▶ **Problem details**
I'd ask you to write out the lines below exactly, with no images.

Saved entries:
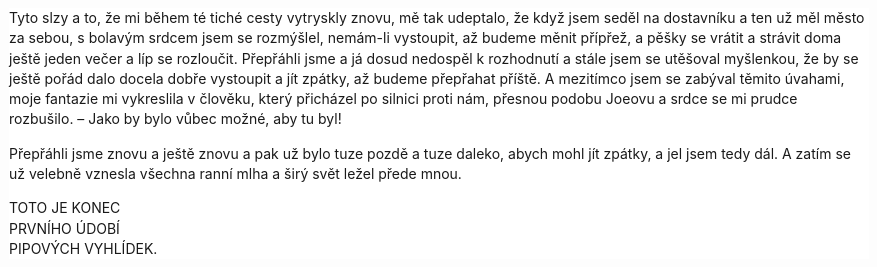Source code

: Tyto slzy a to, že mi během té tiché cesty vytryskly znovu, mě tak udeptalo, že když jsem seděl na dostavníku a ten už měl město za sebou, s bolavým srdcem jsem se rozmýšlel, nemám-li vystoupit, až budeme měnit přípřež, a pěšky se vrátit a strávit doma ještě jeden večer a líp se rozloučit. Přepřáhli jsme a já dosud nedospěl k rozhodnutí a stále jsem se utěšoval myšlenkou, že by se ještě pořád dalo docela dobře vystoupit a jít zpátky, až budeme přepřahat příště. A mezitímco jsem se zabýval těmito úvahami, moje fantazie mi vykreslila v člověku, který přicházel po silnici proti nám, přesnou podobu Joeovu a srdce se mi prudce rozbušilo. – Jako by bylo vůbec možné, aby tu byl!

Přepřáhli jsme znovu a ještě znovu a pak už bylo tuze pozdě a tuze daleko, abych mohl jít zpátky, a jel jsem tedy dál. A zatím se už velebně vznesla všechna ranní mlha a širý svět ležel přede mnou.

</section>

<section>

TOTO JE KONEC  
PRVNÍHO ÚDOBÍ  
PIPOVÝCH VYHLÍDEK.

</section>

▶ **Answer to this task**
Source code

: Tyto slzy a to, že mi během té tiché cesty vytryskly znovu, mě tak udeptalo, že když jsem seděl na dostavníku a ten už měl město za sebou, s bolavým srdcem jsem se rozmýšlel, nemám-li vystoupit, až budeme měnit přípřež, a pěšky se vrátit a strávit doma ještě jeden večer a líp se rozloučit. Přepřáhli jsme a já dosud nedospěl k rozhodnutí a stále jsem se utěšoval myšlenkou, že by se ještě pořád dalo docela dobře vystoupit a jít zpátky, až budeme přepřahat příště. A mezitímco jsem se zabýval těmito úvahami, moje fantazie mi vykreslila v člověku, který přicházel po silnici proti nám, přesnou podobu Joeovu a srdce se mi prudce rozbušilo. – Jako by bylo vůbec možné, aby tu byl!

Přepřáhli jsme znovu a ještě znovu a pak už bylo tuze pozdě a tuze daleko, abych mohl jít zpátky, a jel jsem tedy dál. A zatím se už velebně vznesla všechna ranní mlha a širý svět ležel přede mnou.

</section>

<section>

TOTO JE KONEC  
PRVNÍHO ÚDOBÍ  
PIPOVÝCH VYHLÍDEK.

</section>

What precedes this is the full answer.